Source texts of formatted documents:
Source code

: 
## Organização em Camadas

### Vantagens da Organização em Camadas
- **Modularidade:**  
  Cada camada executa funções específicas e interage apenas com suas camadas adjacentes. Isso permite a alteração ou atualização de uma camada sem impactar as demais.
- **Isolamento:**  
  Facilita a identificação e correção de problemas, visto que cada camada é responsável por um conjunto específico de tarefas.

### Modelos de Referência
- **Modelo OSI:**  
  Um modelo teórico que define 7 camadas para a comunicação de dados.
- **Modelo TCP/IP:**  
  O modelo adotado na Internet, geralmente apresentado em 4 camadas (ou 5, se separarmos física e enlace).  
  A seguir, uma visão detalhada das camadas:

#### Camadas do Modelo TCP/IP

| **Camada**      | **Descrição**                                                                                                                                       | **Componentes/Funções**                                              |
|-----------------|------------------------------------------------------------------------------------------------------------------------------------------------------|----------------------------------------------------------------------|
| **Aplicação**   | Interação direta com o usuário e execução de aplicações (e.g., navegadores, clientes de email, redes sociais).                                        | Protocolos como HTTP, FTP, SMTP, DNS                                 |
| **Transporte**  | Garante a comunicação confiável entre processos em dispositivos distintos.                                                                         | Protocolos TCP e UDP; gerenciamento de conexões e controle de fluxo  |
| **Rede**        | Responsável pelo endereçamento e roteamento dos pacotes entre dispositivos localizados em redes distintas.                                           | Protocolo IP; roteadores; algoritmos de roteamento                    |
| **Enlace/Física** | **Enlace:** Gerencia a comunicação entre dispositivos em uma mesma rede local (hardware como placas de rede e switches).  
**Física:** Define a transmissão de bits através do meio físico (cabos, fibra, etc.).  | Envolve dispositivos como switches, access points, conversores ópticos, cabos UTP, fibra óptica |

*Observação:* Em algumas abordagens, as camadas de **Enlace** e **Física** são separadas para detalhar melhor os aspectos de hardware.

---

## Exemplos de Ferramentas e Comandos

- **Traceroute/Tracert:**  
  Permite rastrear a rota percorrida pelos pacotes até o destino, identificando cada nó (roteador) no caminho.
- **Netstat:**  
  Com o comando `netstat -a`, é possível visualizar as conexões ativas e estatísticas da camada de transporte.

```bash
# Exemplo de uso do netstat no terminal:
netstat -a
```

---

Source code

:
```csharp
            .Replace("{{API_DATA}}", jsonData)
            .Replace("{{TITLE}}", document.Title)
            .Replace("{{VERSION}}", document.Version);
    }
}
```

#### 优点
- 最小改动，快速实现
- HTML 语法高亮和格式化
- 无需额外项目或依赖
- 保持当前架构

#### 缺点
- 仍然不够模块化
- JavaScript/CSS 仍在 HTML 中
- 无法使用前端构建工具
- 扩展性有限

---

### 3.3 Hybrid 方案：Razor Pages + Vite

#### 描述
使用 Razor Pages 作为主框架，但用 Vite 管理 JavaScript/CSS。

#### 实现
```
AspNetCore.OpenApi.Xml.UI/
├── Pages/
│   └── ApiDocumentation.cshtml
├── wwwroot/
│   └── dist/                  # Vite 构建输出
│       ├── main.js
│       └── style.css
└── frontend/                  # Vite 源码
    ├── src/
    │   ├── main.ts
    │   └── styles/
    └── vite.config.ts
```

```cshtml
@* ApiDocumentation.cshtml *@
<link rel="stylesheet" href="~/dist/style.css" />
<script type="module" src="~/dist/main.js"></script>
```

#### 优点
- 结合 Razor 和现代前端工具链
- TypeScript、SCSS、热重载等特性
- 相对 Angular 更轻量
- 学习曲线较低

__TASK TO COMPLETE__.
Whenever a line above includes "ApiDocumentation", copy it in full.

__TASK RESPONSE__.
│   └── ApiDocumentation.cshtml
@* ApiDocumentation.cshtml *@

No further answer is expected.